I thought I would say some more about the nature of the whining mentioned in the previous post. I am very healthy. I have the same perfect blood pressure I've always had, very low cholesterol, excellent digestion, no illnesses or anatomical problems. But I'm in an extended phase (which I know is a familiar one to many people) of receiving extensive and fairly complex medical treatments, some of which themselves make you physically sick and all of which you get very very tired of, especially perhaps if you've had the luxury of robust good health for most of your life. It feels very stupid and spoilt to have anything complainy to say about all this because, first of all, it's entirely self-inflicted, and secondly because I'm very well aware that it's an immense privilege that I'm able to have this sort of treatment at all - my luck in being born now and not twenty years earlier, my luck at living in a country where universal health care makes it financially possible for most people to access excellent medical care, and everybody who is really ill. Nevertheless, with this good fortune there does come another set of different challenges to negotiate. 'First world problems' - sure. But problems just the same.
Our baby was conceived through IVF and this involved a cocktail of drugs and a regime of appointments and tinkering which I will try to write some more about properly one day soon, in part because I think it might be a good idea to keep a record for future reference of the medications I've received and partly because even while it was mainly pretty horrible to undergo there was a part of me found it all really interesting. The analogy that came to mind often was (don't laugh) the Apollo 11 moon landing - this immense technological achievement - and how that was achieved using what would in only a few years come to be seen as incredibly primitive tools. From my own very limited involvement with it I suspect fertility medicine is in a similar state.
It is now at a point where it can (sometimes) do something that for millennia was so far outside the realm of human possibility as to be the subject of myth. But it is achieving this by a sort of Heath Robinsonesque assemblage of ropes and pulleys. Yet the demand for what it offers is so urgent and the stakes are so high that we're steaming ahead regardless. Maybe - probably - the medicine will refine and streamline in coming years. But I suspect it will have a tough time keeping pace with pressures on fertility coming from elsewhere in the culture. It would be good if they could work on some of the techniques, though: I think the drug Crinone is an unjustifiably dangerous thing to give to women in the vulnerable state brought on by the latter phases of IVF and I'll be happy to hear when its use is discontinued.
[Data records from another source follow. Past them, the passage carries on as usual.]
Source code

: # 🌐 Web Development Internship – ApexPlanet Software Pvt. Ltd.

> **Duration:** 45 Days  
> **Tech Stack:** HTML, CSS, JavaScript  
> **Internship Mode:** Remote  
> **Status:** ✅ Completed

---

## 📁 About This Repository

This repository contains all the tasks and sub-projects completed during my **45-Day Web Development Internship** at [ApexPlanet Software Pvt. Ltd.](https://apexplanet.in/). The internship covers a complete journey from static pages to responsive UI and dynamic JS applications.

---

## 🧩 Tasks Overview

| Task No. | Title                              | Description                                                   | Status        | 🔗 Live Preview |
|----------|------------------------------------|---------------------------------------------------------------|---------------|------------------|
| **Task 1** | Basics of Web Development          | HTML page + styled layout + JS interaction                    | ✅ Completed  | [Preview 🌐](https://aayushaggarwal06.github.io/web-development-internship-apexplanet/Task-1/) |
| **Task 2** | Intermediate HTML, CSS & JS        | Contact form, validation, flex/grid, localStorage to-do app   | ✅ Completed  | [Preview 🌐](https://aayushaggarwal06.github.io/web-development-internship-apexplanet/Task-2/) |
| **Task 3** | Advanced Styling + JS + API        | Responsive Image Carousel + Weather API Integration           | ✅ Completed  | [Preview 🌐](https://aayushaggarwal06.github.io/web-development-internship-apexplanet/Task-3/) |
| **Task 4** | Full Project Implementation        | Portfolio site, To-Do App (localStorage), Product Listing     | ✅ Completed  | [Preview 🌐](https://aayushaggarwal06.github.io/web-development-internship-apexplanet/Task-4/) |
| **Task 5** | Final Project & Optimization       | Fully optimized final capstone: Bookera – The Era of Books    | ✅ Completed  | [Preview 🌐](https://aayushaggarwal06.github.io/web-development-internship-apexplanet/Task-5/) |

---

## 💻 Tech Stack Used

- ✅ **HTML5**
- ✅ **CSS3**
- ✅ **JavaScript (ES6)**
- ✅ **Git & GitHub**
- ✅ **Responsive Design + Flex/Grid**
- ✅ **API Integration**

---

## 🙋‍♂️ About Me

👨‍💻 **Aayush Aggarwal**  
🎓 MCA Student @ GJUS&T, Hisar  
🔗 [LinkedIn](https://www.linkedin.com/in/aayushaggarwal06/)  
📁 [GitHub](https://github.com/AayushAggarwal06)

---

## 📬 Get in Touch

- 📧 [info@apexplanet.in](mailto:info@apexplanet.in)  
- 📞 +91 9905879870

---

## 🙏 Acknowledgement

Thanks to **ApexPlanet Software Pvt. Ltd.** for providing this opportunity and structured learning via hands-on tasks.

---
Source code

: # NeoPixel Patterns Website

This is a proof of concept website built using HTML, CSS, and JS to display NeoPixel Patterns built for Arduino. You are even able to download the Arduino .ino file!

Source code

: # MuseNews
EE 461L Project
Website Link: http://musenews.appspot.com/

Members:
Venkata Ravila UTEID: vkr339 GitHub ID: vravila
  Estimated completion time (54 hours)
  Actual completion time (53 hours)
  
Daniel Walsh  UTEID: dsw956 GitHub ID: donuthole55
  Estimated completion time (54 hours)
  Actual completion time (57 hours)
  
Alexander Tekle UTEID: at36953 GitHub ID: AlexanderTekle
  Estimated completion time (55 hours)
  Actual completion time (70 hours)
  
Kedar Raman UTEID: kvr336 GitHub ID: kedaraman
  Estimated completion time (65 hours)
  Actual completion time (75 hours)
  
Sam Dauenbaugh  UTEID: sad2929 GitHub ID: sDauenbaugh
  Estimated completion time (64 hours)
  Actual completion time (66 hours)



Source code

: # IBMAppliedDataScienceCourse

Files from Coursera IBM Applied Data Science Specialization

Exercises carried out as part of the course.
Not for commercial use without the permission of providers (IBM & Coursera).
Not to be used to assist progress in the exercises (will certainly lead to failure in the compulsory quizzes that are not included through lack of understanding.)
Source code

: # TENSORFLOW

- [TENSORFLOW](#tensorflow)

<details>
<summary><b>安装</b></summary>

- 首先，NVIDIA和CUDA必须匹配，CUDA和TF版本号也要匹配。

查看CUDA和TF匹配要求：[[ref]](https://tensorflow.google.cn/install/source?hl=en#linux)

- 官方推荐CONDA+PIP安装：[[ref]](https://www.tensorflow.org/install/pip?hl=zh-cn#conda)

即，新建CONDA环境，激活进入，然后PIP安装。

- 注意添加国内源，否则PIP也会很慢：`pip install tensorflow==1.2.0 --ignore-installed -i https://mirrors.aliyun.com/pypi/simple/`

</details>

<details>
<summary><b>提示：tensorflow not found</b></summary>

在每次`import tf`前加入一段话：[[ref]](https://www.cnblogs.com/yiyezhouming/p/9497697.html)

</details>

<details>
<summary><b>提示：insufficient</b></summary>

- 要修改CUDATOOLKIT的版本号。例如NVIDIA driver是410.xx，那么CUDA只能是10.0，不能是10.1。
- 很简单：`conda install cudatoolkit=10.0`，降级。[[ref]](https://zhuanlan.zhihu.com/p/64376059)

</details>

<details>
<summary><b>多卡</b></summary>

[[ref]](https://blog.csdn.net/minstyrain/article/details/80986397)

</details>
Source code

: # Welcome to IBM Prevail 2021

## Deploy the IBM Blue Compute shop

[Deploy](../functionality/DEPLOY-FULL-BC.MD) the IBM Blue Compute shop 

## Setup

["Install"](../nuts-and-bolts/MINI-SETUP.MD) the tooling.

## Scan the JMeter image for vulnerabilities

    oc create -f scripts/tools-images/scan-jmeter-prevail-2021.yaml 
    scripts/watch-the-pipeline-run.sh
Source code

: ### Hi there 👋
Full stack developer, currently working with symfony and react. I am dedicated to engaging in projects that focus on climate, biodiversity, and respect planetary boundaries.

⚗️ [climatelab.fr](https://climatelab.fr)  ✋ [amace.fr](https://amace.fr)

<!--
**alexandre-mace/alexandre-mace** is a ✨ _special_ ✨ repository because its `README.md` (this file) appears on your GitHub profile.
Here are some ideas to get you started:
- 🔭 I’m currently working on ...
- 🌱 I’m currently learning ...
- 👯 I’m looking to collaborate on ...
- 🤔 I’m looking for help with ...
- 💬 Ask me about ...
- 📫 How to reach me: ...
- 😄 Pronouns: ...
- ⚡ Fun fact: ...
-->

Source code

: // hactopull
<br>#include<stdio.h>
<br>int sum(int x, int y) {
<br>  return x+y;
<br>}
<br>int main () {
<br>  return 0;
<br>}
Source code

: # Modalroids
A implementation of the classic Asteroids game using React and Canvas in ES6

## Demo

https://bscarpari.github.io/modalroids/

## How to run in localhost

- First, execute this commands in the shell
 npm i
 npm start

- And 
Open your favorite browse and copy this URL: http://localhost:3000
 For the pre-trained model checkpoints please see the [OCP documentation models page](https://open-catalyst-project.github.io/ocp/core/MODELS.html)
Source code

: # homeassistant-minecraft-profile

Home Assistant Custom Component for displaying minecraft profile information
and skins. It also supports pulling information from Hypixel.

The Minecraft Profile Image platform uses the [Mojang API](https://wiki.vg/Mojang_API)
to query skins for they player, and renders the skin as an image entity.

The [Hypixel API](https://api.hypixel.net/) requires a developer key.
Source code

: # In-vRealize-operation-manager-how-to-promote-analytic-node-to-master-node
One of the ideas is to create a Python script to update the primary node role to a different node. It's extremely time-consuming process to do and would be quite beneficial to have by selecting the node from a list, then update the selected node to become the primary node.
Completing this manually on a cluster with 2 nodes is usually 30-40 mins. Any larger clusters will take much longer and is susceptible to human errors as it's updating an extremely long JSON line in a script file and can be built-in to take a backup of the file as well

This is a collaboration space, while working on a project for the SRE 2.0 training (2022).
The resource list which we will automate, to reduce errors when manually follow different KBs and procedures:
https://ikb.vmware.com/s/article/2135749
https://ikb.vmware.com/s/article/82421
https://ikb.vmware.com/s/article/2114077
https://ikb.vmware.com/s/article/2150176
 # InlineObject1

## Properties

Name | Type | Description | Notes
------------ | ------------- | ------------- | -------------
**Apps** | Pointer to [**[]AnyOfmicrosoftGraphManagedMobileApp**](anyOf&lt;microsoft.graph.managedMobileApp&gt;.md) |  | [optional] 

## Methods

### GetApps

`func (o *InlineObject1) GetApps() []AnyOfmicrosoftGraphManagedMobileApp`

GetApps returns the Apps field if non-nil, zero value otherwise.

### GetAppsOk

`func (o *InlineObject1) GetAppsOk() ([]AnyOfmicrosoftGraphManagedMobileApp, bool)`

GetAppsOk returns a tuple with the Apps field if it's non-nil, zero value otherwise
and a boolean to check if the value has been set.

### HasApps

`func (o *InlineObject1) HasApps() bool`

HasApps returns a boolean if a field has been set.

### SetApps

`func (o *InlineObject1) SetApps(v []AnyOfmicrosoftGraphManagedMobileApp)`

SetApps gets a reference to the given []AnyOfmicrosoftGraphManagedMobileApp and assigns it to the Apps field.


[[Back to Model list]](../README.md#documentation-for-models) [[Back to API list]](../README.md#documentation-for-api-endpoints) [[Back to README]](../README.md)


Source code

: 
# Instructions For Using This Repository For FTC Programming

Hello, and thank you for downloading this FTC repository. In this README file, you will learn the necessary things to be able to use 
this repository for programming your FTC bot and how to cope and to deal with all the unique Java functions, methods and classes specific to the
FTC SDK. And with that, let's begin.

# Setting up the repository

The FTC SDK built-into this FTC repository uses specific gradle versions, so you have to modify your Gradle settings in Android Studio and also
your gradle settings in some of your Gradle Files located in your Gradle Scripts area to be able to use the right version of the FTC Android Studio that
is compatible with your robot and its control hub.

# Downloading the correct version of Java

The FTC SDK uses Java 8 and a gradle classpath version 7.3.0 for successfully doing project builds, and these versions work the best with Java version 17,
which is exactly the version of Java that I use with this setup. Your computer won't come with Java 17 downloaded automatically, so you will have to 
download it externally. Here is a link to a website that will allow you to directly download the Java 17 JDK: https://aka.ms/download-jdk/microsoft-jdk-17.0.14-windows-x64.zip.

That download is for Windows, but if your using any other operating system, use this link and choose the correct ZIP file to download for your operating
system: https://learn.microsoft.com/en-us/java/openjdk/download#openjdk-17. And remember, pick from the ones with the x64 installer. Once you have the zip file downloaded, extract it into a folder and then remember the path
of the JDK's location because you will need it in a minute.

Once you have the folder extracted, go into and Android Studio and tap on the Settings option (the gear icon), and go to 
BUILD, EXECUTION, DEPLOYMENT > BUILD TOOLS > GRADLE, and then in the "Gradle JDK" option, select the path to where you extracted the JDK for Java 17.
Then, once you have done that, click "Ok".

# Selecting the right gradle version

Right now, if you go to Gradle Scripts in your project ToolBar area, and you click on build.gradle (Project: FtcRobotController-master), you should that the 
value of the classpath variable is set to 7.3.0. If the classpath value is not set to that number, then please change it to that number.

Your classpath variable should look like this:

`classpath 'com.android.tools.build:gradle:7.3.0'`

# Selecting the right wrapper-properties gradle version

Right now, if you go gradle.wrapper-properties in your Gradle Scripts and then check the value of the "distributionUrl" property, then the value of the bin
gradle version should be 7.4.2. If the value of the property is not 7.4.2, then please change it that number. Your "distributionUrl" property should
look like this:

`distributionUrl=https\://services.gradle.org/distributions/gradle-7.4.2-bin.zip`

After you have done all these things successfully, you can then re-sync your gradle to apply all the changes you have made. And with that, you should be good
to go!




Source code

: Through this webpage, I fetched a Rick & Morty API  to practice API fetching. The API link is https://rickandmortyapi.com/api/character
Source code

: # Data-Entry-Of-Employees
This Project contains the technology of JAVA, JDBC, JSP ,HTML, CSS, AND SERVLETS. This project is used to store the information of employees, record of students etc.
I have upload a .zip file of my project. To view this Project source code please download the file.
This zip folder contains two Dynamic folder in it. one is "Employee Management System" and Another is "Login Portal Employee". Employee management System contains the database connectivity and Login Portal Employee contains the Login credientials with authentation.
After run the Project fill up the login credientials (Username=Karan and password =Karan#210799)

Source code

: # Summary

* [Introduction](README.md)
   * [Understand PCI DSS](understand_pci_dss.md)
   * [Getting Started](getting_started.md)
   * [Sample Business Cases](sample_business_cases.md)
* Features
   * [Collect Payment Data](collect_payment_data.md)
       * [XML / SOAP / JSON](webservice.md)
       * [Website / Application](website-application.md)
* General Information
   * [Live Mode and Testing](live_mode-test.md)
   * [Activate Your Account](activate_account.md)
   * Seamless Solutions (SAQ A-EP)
All the same, I don't imagine that any improvements in fertility medicine will make much difference to the tendency it appears to foster in fertility specialists to view themselves as modern day Prometheuses set to outdo all the other arrogant doctors in the world. My fertility specialist, a very capable and intelligent woman who I hated deeply, was once in the middle of saying what she planned to do about something or other that my pituitary gland was doing without her permission when she actually said that she would change the treatment after she had 'made me pregnant'. She immediately corrected this to 'after you fall pregnant,' so clearly she knew it wasn't a view of her role in the proceedings that would be appreciated by her patient.
Anyway, after the IVF and some disappointment there I was of course delighted to at last have fallen pregnant with an embryo which seemed interested in sticking around for the long haul, and I thought the endless doctor visits would tail off for a while until we got nearer to the business end of things. But the doctor-visiting been pretty consistent and I accept now that it is going to stay that way. About a month ago my obstetrician diagnosed me with gestational diabetes. This affects about 8% of pregnant women - there is a genetic predisposition, but otherwise one has no control over whether one gets it or not - and is insulin resistance caused by a hormone generated by the placenta, so it tends usually to develop in about week 24 to 28 when the placenta is quite large and to peak around week 35, and to go away entirely once the placenta is gone. Glucose crosses the placenta so if I can't use the glucose I take in the baby cops it all, and grows too big and has health issues later. I am now nearly 19 weeks pregnant and so I have four to five months to go with the diabetes. Usually it is controllable with exercise and diet and I am able to keep my blood glucose levels under control this way when I'm awake. But I have not been able to reduce my pre-breakfast levels to an acceptable condition and so I've begun injecting myself with insulin - before bedtime for now, but it will eventually have to happen at every meal.
Because it's something normally dealt with by diet and exercise, you can imagine there is a significant amount of body-related guilt and failure-feeling associated with having to be treated with insulin, so early on especially. I would, however, be pissweak indeed if, with all my education and so forth, I allowed this to matter to me for very long.
And to be very, very, truthful, I don't think the FAIL part of it does matter to me very much now. Giving myself an injection is still one of my least favourite parts of my day, but when it pays off, as I know it will, and my blood glucose levels return to normal, I'll be happy about it. Nobody wants to have to give birth to a baby who requires a two-person lift. It would be nice not to have to go to the doctor twice a week, but this too shall pass.